Sabtu, 24 Agustus 2013

Analisa Ekonomi Biaya Tinggi Terhadap Daya Saing Ekonomi



Media Indonesia, Kamis, 04 Oktober 2012 00:01 WIB    

Kerugian akibat tutupnya pabrik yang ditinggal aksi para buruh seharian, kemarin, mencapai triliunan rupiah.

RATUSAN ribu buruh di sejumlah daerah di Tanah Air kembali turun ke jalan, kemarin. Mereka menuntut adanya aturan yang menjamin kehidupan layak dan kesejahteraan bagi buruh.

Itu merupakan aksi buruh besar-besaran kedua kalinya dalam kurun delapan bulan terakhir. Aksi serentak sebelumnya digelar pada 1 Mei 2012 lalu saat peringatan Hari Buruh Sedunia.

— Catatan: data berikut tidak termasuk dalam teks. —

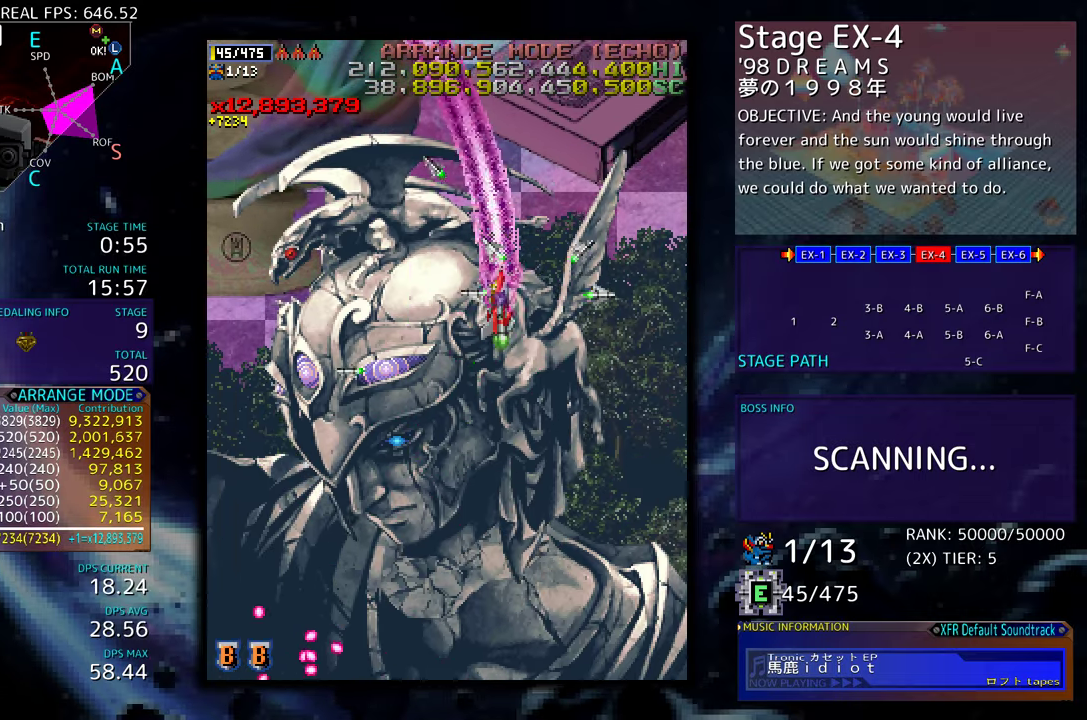
{"buttons": ["DPAD_DOWN"], "events": [[217, "DPAD_LEFT", "up"]]}
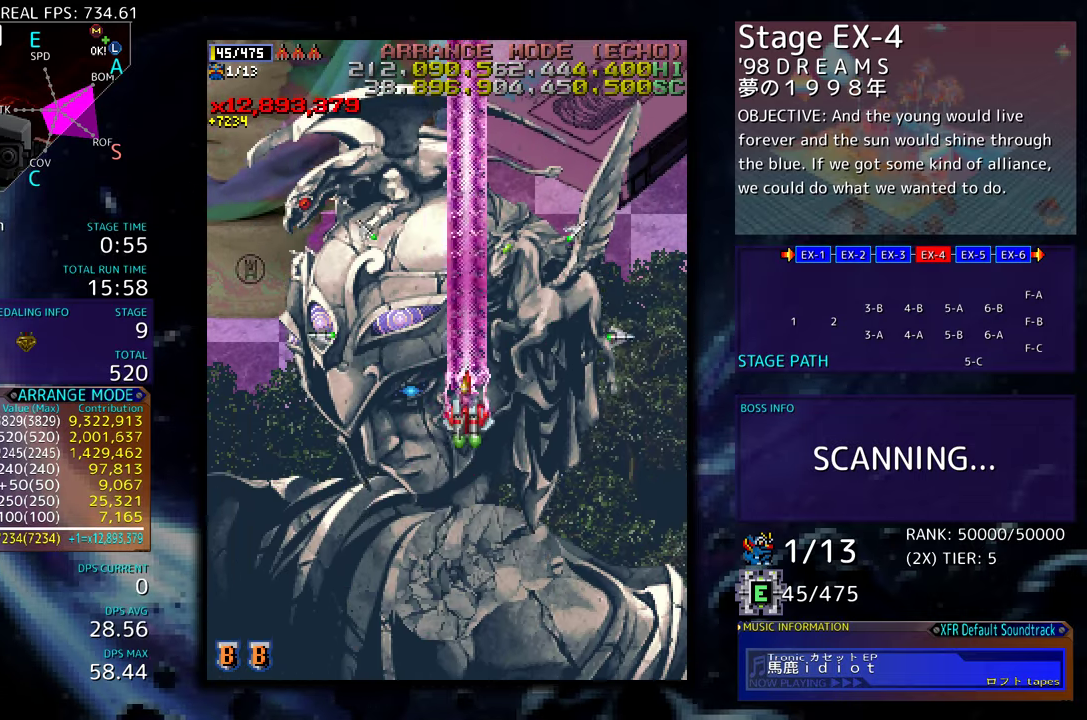
{"buttons": [], "events": [[133, "DPAD_DOWN", "up"]]}
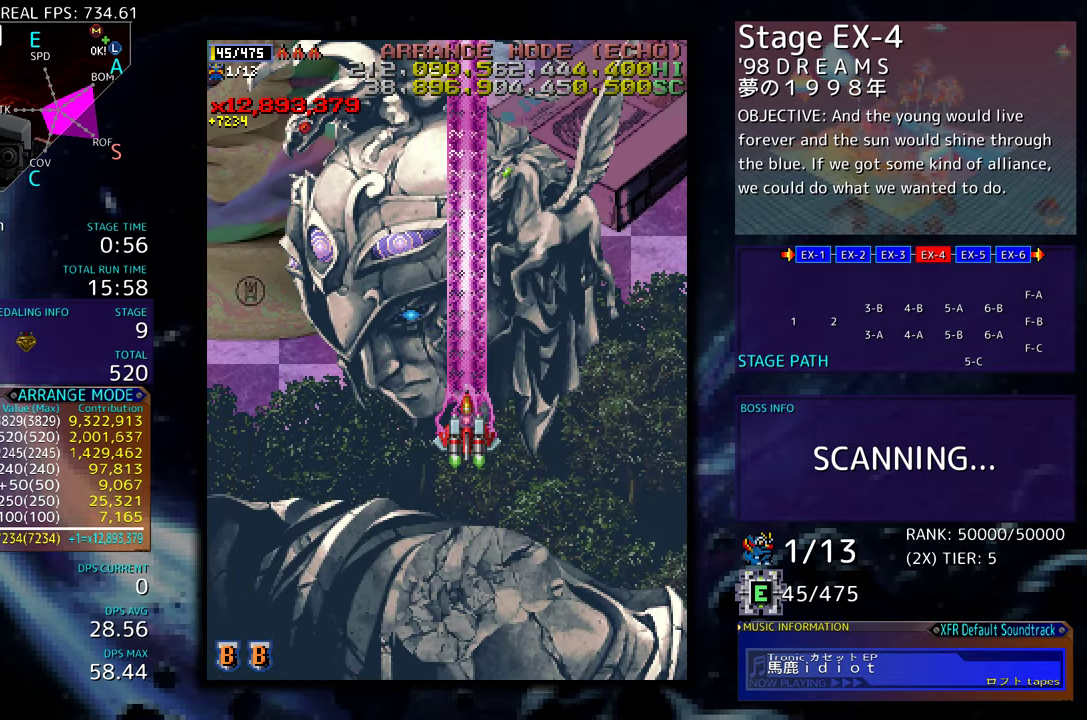
{"buttons": [], "events": []}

Ekonom Didik J Rachbini melihat aksi buruh tersebut menunjukkan seriusnya masalah perburuhan di Indonesia. Dia mendesak pemerintah segera membersihkan biaya siluman untuk perusahaan yang menjadi akar persoalan kesejahteraan buruh sulit diwujudkan.

"Tuntutan buruh mengenai perbaikan kesejahteraan tersandera pemerintah yang menciptakan birokrasi berbelit-belit dan iklim usaha penuh biaya siluman," tutur Didik saat dihubungi, kemarin.

Rantai birokrasi berbelit dan besarnya biaya siluman menjadikan pengusaha harus merogoh kocek lebih mahal untuk menjalankan bisnis. Akibatnya, tukas Didik, perusahaan tidak dapat membayar pekerjanya dengan upah lebih layak.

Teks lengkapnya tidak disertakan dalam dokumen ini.